§ What to produce
Go over the records and count each line that has the string "bounding". Give the number and nothing else.

****************************************

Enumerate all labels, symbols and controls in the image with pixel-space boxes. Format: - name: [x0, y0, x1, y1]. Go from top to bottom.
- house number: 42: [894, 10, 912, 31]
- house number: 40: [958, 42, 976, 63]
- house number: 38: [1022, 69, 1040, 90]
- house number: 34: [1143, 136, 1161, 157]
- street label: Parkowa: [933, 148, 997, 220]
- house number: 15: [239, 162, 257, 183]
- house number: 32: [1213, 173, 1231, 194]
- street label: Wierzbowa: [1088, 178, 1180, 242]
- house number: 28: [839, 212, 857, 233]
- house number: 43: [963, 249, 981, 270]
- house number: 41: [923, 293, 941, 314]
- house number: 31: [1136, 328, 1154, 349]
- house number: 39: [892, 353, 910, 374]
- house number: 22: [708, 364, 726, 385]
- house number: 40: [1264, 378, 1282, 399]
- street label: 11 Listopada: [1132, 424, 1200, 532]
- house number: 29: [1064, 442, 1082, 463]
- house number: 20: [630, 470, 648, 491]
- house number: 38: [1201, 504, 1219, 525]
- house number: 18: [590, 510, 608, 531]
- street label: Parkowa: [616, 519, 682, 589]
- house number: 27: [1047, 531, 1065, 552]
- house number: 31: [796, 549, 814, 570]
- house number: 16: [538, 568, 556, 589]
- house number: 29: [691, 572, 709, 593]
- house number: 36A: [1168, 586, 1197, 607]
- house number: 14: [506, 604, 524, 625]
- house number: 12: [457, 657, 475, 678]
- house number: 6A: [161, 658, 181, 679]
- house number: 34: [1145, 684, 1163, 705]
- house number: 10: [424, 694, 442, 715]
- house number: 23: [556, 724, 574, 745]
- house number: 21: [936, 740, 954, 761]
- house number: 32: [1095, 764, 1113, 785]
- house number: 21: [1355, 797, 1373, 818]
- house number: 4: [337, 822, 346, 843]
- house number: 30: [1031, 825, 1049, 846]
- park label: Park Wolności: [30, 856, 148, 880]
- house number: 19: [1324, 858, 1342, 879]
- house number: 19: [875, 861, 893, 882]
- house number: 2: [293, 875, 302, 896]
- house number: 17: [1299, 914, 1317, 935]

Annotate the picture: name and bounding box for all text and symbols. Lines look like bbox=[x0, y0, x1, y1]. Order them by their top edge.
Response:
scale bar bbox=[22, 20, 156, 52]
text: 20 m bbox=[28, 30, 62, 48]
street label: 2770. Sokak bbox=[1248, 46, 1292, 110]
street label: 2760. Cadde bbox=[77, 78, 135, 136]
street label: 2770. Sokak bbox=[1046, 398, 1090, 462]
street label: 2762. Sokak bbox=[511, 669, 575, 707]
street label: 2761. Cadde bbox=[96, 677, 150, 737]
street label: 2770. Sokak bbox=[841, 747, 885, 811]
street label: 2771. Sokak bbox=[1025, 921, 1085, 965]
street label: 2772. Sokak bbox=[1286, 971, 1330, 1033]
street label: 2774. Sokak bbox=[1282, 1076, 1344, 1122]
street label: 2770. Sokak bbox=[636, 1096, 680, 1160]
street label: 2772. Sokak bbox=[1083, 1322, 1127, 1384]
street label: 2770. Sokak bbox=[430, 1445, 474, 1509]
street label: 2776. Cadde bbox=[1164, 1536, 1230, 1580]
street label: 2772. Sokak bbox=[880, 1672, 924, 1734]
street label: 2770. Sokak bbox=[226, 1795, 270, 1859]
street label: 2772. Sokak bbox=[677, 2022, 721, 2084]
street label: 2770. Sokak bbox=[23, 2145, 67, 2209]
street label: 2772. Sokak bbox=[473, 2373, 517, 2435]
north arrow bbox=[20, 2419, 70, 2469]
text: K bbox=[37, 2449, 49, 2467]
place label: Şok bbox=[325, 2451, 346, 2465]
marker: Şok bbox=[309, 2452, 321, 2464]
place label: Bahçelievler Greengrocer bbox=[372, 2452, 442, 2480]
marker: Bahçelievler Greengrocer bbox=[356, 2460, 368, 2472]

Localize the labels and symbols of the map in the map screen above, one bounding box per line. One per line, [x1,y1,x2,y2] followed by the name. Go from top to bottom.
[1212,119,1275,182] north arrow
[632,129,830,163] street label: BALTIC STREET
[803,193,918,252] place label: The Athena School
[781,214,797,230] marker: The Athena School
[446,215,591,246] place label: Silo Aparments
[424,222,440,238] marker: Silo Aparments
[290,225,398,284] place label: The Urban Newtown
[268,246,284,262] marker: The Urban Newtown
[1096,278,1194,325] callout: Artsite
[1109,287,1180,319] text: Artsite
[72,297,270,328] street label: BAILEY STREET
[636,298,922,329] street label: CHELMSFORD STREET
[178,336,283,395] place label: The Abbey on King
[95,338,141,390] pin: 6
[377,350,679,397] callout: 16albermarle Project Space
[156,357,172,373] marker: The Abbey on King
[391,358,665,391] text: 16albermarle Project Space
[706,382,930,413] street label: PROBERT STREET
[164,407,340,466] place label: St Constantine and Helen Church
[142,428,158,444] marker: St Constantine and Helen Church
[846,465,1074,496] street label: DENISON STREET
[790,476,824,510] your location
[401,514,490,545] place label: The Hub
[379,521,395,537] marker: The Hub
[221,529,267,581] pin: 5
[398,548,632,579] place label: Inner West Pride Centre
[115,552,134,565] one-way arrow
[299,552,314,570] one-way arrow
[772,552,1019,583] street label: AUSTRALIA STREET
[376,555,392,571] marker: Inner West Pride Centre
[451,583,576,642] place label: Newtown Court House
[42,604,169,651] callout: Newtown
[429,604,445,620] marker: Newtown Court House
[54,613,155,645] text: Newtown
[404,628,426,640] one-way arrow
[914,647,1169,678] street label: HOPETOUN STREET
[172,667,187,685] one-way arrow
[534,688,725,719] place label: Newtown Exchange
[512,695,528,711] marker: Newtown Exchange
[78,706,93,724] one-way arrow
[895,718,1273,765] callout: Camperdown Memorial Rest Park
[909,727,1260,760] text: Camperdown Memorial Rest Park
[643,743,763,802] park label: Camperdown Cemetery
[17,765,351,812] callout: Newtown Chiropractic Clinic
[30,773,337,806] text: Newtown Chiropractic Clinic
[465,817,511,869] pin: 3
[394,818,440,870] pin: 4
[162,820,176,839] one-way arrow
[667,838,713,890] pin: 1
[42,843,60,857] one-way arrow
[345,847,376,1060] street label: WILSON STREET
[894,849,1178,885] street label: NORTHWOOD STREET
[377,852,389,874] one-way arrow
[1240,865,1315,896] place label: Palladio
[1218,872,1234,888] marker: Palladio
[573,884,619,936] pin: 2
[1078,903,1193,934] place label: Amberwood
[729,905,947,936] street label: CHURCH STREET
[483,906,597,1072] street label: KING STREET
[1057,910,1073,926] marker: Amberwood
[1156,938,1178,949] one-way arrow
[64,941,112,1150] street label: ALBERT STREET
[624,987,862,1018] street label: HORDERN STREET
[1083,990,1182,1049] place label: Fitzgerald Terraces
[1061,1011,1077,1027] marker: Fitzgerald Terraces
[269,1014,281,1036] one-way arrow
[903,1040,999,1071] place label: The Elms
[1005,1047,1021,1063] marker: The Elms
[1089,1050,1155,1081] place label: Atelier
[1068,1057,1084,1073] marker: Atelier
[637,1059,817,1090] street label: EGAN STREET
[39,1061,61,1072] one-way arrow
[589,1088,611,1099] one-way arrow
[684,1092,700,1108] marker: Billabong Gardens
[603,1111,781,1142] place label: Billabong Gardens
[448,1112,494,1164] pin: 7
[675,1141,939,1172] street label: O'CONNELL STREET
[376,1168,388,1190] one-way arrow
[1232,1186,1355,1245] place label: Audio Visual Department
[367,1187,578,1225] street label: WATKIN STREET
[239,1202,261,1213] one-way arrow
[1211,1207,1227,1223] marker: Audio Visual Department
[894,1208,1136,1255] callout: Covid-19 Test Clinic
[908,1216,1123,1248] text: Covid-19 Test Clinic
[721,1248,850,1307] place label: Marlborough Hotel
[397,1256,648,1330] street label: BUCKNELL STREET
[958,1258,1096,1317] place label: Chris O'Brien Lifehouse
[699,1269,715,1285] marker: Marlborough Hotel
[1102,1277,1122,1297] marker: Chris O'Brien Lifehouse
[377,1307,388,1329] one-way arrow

****************************************

§ Solution to this problem
2